Bad control characters in GHCi 6.6 (Mac OS X PPC)

Deborah Goldsmith dgoldsmith at mac.com
Mon Oct 30 17:40:29 EST 2006


On Oct 23, 2006, at 8:59 AM, Björn Buckwalter wrote:

> On 10/19/06, Simon Marlow <simonmar at microsoft.com> wrote:
>> See this page that I just created:
>>
>> http://hackage.haskell.org/trac/ghc/wiki/Building/MacOSX
>
> I tried these instructions, first by using my existing (darwinports)
> readline in /opt/local, and when that failed by first installing
> readline in /usr/local per the instructions. Neither fixed the
> problem. I don't know why but perhaps I failed to remove the traces of
> my initial install completely. In the end I gave up and installed Greg
> Heartsfield's binary package which remedied my problems (thanks
> Greg!).

I think I have this partially figured out.

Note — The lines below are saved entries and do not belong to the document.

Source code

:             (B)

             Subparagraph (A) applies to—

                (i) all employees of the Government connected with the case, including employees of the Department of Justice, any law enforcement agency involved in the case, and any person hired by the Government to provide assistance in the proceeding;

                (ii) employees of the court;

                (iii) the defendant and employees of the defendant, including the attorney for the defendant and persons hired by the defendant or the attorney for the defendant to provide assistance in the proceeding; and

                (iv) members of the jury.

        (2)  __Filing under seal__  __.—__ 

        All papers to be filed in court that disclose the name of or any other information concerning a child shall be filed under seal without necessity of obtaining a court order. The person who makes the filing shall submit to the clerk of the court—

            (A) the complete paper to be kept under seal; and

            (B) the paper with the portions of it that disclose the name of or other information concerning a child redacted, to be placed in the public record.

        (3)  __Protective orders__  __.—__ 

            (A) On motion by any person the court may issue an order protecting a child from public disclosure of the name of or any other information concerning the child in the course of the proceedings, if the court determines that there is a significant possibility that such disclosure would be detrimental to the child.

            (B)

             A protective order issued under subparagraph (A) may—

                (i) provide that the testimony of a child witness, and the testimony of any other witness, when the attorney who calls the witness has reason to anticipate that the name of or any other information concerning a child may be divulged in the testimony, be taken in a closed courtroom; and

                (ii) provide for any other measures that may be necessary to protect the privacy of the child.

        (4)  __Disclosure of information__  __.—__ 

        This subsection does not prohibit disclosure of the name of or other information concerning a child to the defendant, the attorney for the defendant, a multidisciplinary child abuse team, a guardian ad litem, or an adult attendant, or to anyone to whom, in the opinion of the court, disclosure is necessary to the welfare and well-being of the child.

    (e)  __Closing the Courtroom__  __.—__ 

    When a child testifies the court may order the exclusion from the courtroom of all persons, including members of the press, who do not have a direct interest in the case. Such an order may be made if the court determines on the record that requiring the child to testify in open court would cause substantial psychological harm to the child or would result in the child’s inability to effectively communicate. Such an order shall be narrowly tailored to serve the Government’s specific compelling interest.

When I install version 5.1 of readline, rl_readline_version is  
defined as follows in <readline/readline.h>:

> /* **************************************************************** */
> /*                                                                  */
> /*                      Well Published Variables                    */
> /*                                                                  */
> /* **************************************************************** */
>
> /* The version of this incarnation of the readline library. */
> extern const char *rl_library_version;          /* e.g., "4.2" */
> extern int rl_readline_version;                 /* e.g., 0x0402 */
>

However, in ghc-6.6, libraries/readline/configure has the following:

> cat >>conftest.$ac_ext <<_ACEOF
> /* end confdefs.h.  */
>
> /* Override any gcc2 internal prototype to avoid an error.  */
> #ifdef __cplusplus
> extern "C"
> #endif
> /* We use char because int might match the return type of a gcc2
>    builtin and then its argument prototype would still apply.  */
> char rl_readline_version ();
> int
> main ()
> {
> rl_readline_version ();
>   ;
>   return 0;
> }
> _ACEOF
>

which is looking for rl_readline_version as a *function*. This fails  
(at the link stage on Darwin/Intel), even though GNU readline is  
installed, because the symbol type is wrong. The configure script  
concludes that libedit is being used, even though it's using GNU  
Readline v5.1.

Was rl_readline_version a function in earlier versions of GNU Readline?